• TO BE DONE:
Gather each line from the entries below that contains the word "list", and copy those lines out in full.

• INFORMATION SHOWN:
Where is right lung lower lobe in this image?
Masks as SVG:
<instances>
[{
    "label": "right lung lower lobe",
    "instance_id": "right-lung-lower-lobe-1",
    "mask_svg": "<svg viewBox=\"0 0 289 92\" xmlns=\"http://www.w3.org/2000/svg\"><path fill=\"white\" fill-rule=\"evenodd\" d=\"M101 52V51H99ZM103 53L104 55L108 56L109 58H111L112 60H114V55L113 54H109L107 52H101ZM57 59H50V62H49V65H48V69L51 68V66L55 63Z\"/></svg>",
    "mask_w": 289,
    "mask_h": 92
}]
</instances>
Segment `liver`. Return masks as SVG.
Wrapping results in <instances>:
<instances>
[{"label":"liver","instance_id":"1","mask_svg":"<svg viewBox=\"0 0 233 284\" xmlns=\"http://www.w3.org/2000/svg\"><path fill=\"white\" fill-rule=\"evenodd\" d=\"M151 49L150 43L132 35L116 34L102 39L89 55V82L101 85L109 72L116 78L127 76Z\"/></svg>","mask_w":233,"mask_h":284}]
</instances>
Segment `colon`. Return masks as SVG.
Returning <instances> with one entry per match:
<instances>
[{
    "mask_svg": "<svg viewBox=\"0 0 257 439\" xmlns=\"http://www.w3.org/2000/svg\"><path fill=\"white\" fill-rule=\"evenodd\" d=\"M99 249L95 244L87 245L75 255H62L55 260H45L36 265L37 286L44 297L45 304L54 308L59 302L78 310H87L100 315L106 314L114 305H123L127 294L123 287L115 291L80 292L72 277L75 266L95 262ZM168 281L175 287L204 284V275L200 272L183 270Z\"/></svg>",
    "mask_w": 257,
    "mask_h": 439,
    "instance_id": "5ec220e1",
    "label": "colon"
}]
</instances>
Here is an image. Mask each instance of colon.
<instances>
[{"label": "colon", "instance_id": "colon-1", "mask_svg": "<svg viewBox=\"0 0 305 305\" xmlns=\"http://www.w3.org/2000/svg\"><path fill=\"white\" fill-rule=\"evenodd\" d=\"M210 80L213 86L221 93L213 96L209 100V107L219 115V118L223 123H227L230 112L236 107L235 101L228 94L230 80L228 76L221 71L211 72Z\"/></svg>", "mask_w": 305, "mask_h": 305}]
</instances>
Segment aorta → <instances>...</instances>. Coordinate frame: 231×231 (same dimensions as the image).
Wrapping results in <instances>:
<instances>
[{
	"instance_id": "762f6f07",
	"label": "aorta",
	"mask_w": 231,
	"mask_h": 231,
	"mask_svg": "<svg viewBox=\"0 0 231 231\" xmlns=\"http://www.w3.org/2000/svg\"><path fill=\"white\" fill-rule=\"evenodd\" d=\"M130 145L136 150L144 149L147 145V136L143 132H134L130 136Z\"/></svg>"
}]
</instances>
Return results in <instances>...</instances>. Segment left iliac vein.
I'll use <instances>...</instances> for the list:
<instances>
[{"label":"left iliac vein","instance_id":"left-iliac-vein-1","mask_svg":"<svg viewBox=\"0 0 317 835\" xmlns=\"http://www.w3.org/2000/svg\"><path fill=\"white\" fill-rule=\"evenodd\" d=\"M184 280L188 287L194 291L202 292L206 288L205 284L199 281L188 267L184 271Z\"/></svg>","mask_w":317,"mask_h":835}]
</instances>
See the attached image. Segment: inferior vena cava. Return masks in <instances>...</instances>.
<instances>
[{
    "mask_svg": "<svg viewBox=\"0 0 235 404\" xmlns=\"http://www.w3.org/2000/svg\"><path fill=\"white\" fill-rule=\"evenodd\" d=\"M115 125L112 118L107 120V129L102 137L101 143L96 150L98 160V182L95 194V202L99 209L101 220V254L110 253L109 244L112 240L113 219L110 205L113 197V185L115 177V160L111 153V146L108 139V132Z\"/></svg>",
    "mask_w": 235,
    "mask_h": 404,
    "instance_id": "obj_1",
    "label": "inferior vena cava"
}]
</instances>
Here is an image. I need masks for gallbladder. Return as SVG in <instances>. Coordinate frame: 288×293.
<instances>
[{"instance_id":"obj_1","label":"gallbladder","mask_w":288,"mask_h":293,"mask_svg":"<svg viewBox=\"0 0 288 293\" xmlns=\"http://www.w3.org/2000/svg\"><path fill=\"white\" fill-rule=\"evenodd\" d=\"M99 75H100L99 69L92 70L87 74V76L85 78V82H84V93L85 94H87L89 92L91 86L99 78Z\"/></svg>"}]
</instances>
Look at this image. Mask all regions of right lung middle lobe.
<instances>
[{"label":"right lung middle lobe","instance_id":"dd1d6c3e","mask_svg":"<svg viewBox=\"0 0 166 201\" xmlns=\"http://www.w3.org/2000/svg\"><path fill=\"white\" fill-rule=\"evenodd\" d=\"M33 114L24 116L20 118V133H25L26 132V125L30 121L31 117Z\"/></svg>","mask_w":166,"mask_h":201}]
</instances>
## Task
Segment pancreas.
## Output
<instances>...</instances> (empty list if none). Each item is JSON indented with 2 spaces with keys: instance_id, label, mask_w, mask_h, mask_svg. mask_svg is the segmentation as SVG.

• RESPONSE TO THIS EXERCISE:
I'll use <instances>...</instances> for the list:
<instances>...</instances> (empty list if none). Each item is JSON indented with 2 spaces with keys: instance_id, label, mask_w, mask_h, mask_svg. mask_svg is the segmentation as SVG.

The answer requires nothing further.